The Chinese government has pulled the plug on foreign providers of equipment and software, doubling down on its domestic capabilities in a move that could savage the revenues of the West’s major hardware and software suppliers.
A three-year plan, laid down by the country’s government and first reported by the Financial Times, was issued on the back of more than 100 trial projects, and will replace up to 20 million government computers with Chinese-made equivalents, according to brokerage firm China Securities.
Under what has been termed a ‘3-5-2 policy’, 30 per cent of systems will be updated next year, with a further 50 per cent in 2021 and the remainder in 2022.
The Chinese government has been building its own operating systems for more than a decade, and in 2017 passed a Cyber Security Law that pushed government agencies and critical infrastructure operators to use “secure and controllable” technology.
Beijing’s efforts at self-sufficiency have already produced alternative operating systems like the FreeBSD-based Kylin scalable server platform – used in China’s world-leading Tianhe-2 supercomputer – and NeoKylin, a Ubuntu Linux-based Windows XP clone that has been shipping on commercial systems for several years.
In the wake of the government’s announcement, China Daily reported that China Standard Software Co (CS2C) and Tianjin Kylin Information Ltd Co (TKC) would partner to develop a new domestic operating system “with a unified technical system and ecosystem to provide a better user experience”.

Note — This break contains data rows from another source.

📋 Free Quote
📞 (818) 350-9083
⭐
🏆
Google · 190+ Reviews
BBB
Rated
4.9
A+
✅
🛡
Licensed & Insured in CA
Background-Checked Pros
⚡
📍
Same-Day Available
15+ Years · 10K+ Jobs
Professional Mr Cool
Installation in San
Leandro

The move would have a transformative effect on the country’s personal computer market, which became the world’s largest in 2012 and now sees more than 40 million units sold annually.
The massive opportunities in the market – which generates up to $A220 billion ($US150 billion) per year for US technology companies – has long driven PC makers to accede to Chinese government demands around the mandatory installation of Internet-filtering software.
The ban would favour firms like Chinese firm Lenovo, which has been favoured by government offices since it bought IBM’s personal computer division in 2005.
The company also bolstered domestic mobile capabilities with its 2014 purchase of mobile giant Motorola Mobility.
Yet, analysts note, global sharing and reuse of technologies means it can be difficult to define terms like “domestically made” when CPUs, memory and hard drives may be made by offshore specialists like Intel and Samsung.
Software compatibility will be another key issue, since most applications are written for Microsoft Windows and Apple macOS but support for Kylin is much less common; CS2C says NeoKylin supports more than 4,000 software and hardware products.
Re-orienting a tech behemoth
After a long period of capabilities development, mandating the use of domestic technologies marks a milestone in China’s push towards technological self-sufficiency.
This objective was encapsulated in 2015’s Made in China 2025 plan – a high-tech focused strategy that laid down plans to increase the Chinese-made content of core products to 40 per cent by next year and 70 per cent by 2025.
That strategy promises to further entrench the dominance of domestic powerhouses like Alibaba, Tencent and Baidu – yet impetus for the change has also come as China continues to fight the United States-led trade war, which has imposed punishing penalties on a range of Chinese-made goods and carved $US53b ($A78b) from China’s export market in the first three quarters of this year alone.
The Trump government has been working hard to hit key markets for Chinese technology in the US, particularly targeting Chinese technology bellwether Huawei with bans on its technology that have been echoed in Australia and elsewhere.
Banned from 5G rollouts in the UK and Japan as well, Huawei has slashed jobs in Australia in response to its local blacklisting – but has recently intensified its lobbying for a seat at the table and this month sued the US Federal Communications Commission over its ban there.
Huawei – whose half-year revenue surged 23 per cent in the midst of the expanding trade war – is said to be building its own version of Google Maps and this year launched a TV with its own HarmonyOS operating system after Google blocked it from accessing Android updates.